Inheriting an IRA
If you’ve inherited an IRA, you may be aware that the distribution rules are different from regular IRAs and were changed when the SECURE Act was passed into law in 2019. I’ll explain.
First, note that as with other IRAs — Roths are distributed tax-free and pre-tax IRA distributions are taxed as ordinary income.
If you inherited an IRA before 2020, generally, you were subject to required minimum distributions (RMDs) each year, based on your age and lasting for your lifetime. This was true for both Roth and pre-tax IRAs. These rules remain in effect with the SECURE Act and you can continue to take RMDs based on this schedule.
2020 Inheritances and Beyond
If you inherited an IRA in 2020, you should be aware of the new 10-year rule that was instituted with the SECURE Act. With few exceptions (most notably inheriting your spouse’s IRA), you are no longer subject to RMDs but you must empty the account in 10 years. This is true for both Roth and pre-tax inherited IRAs.
For inherited Roth IRAs, the optimal distribution strategy is simple — delay, if you can afford to do so. If you don’t need the money, leave it in the account and let it grow tax-free for 10 years; then distribute 100% of the account balance at the end of the 10th year.

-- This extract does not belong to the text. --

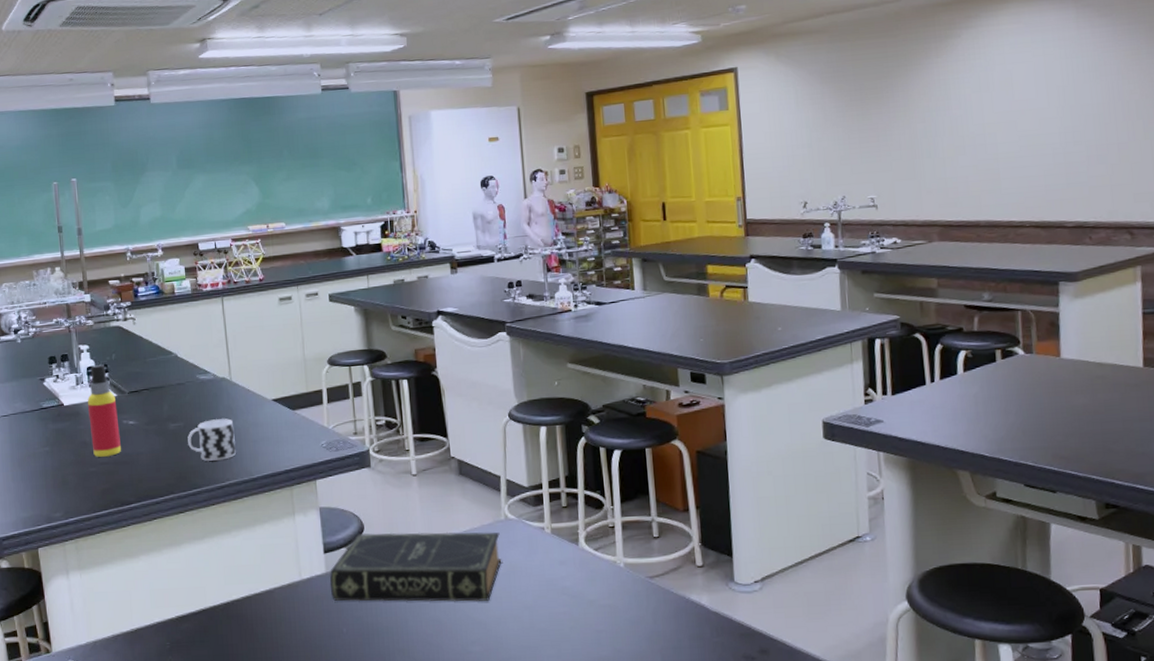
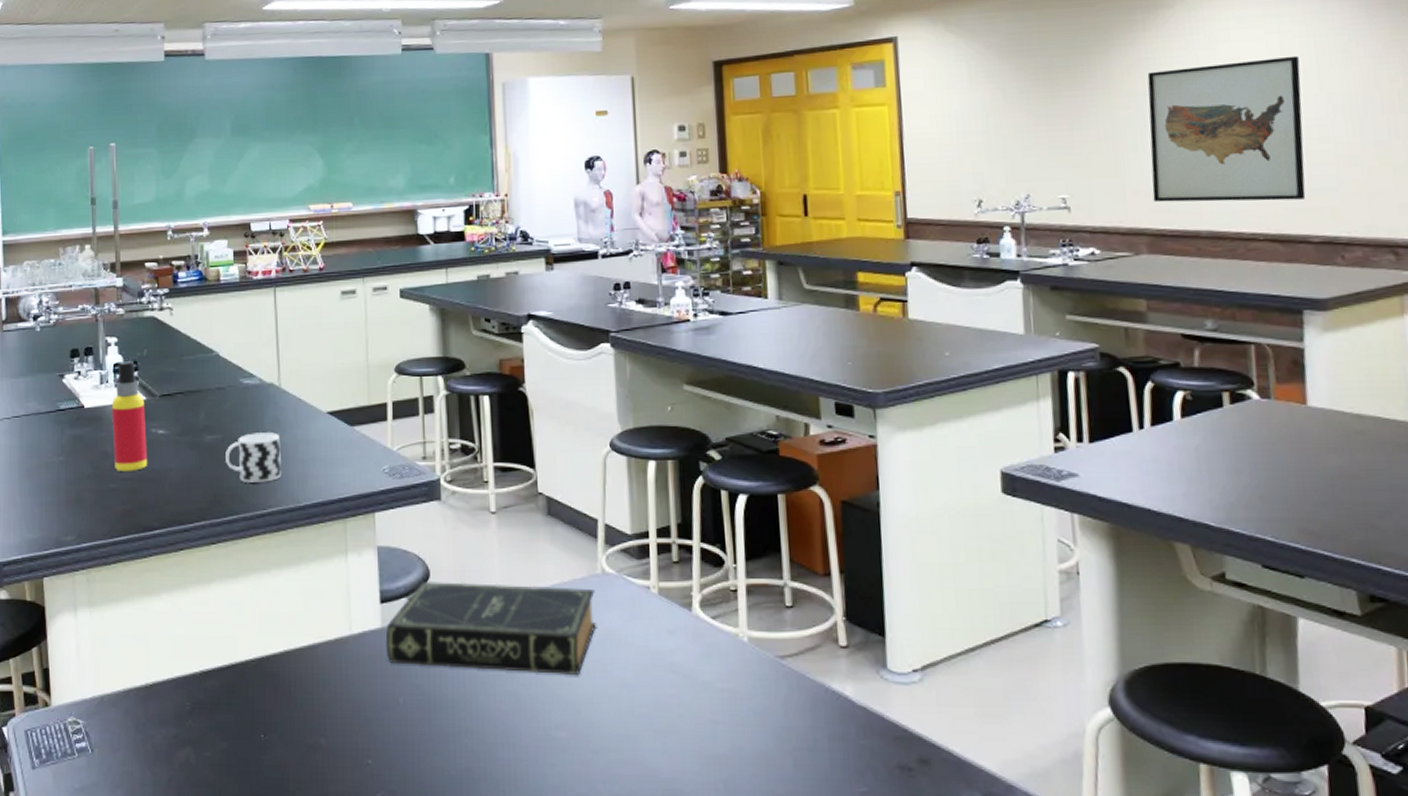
wall art: none [939,74,1063,199] -> present [1147,55,1306,203]

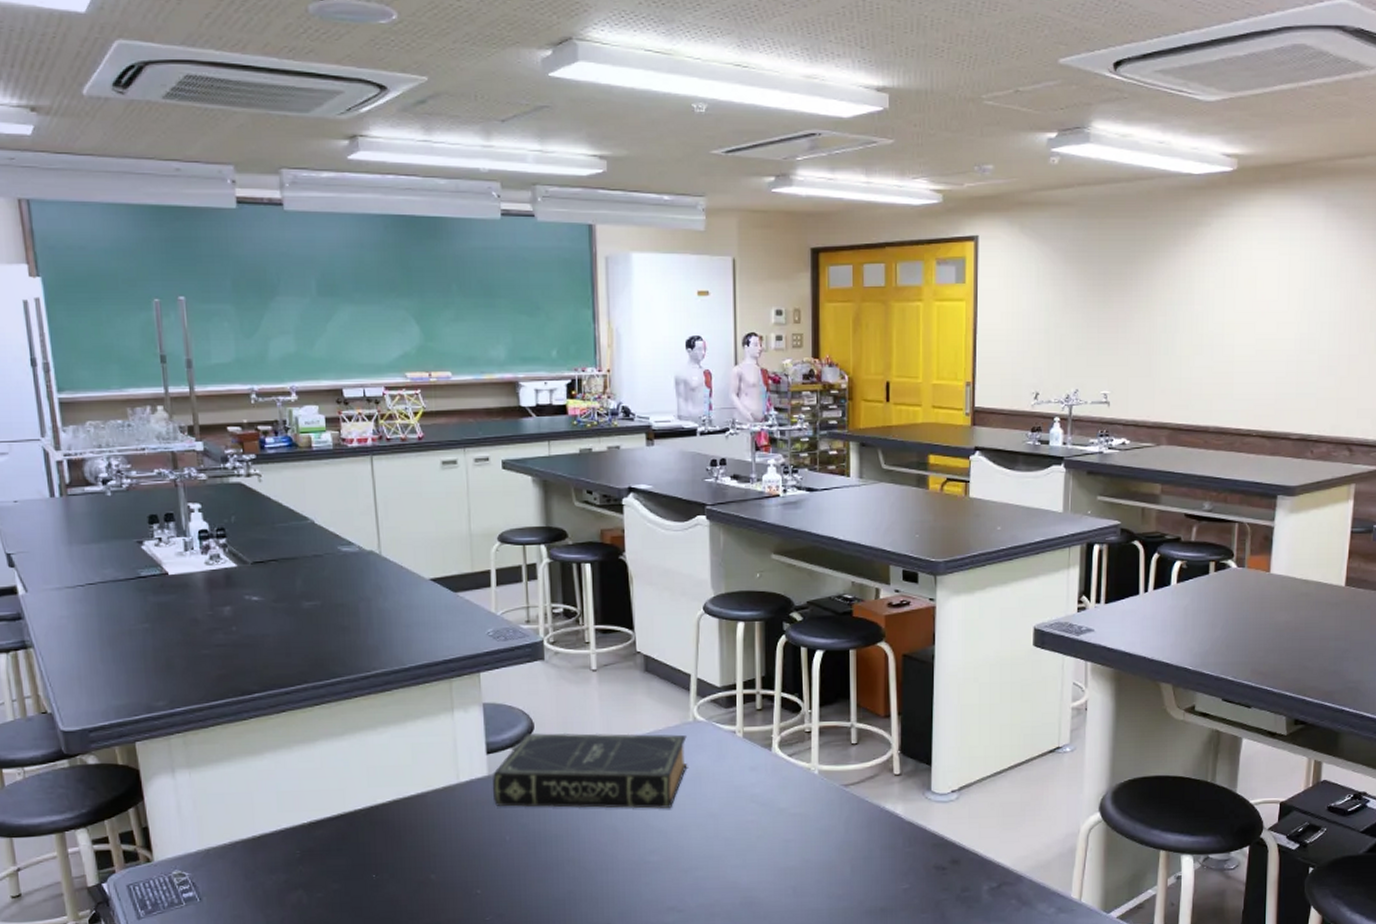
spray bottle: present [112,361,148,471] -> none [199,528,243,638]
cup: present [226,432,281,483] -> none [325,599,384,647]
wall art: present [1147,55,1306,203] -> none [1176,276,1301,403]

For inherited pre-tax IRAs, the optimal distribution strategy is situation-dependent. Yes, you could wait for the 10-year period and then empty the entire account but you’ll likely be pushing yourself into a higher tax bracket for that year and you could end up paying more tax on this lump sum than you would have over the entire period. Similarly, you could distribute it all immediately but that would also likely subject you to more taxes than is necessary.
Instead, you’ll want to project out your income over 10 years, as best as you’re able. You’ll then want to take distributions in a manner that will minimize the total taxes you pay over the 10-year period. Easier said than done.
This is not so simple because you don’t know your future:
- tax bracket
- investment rate of return
- state of residence (states tax IRAs differently, or not at all)
For example, here are four possible scenarios with different strategies:
- If your future income is going to be consistent and comparable to the present, you might want to target a constant dollar amount that you distribute each year for the next 10 years.
- If your income is low now but you expect it to be higher in the future, you may want to take a large distribution now and lower ones in future years.
- If your income is high now but you expect to retire in a few years, you may want take no distributions until your retirement and then do a constant dollar amount until the 10-year period is up.
- If you’re already retired but have not yet claimed Social Security or started RMDs from your regular IRA, you may want take large distributions until your Social Security and/or IRA RMDs begin.
There’s no single answer for everyone’s situation. If doing these projections don’t excite you, consider engaging in some tax planning guidance. If your inherited pre-tax IRA is a significant amount, paying for this expertise could be well worth it in the tax savings that may result.
Inheritance from a Spouse
None of this applies if you inherited an IRA from your spouse. (There are a few other exceptions that I’ll ignore here.) Simply put, when you inherit an IRA from a spouse, you don’t have to treat it as an inherited IRA. Instead, you can roll it into your own IRA and be subject to the regular IRA rules, instead of the new 10-year distribution rules. In most situations, this is what you should do with a spousal IRA inheritance.
If you’ve inherited an IRA, share no more than is necessary with the IRS.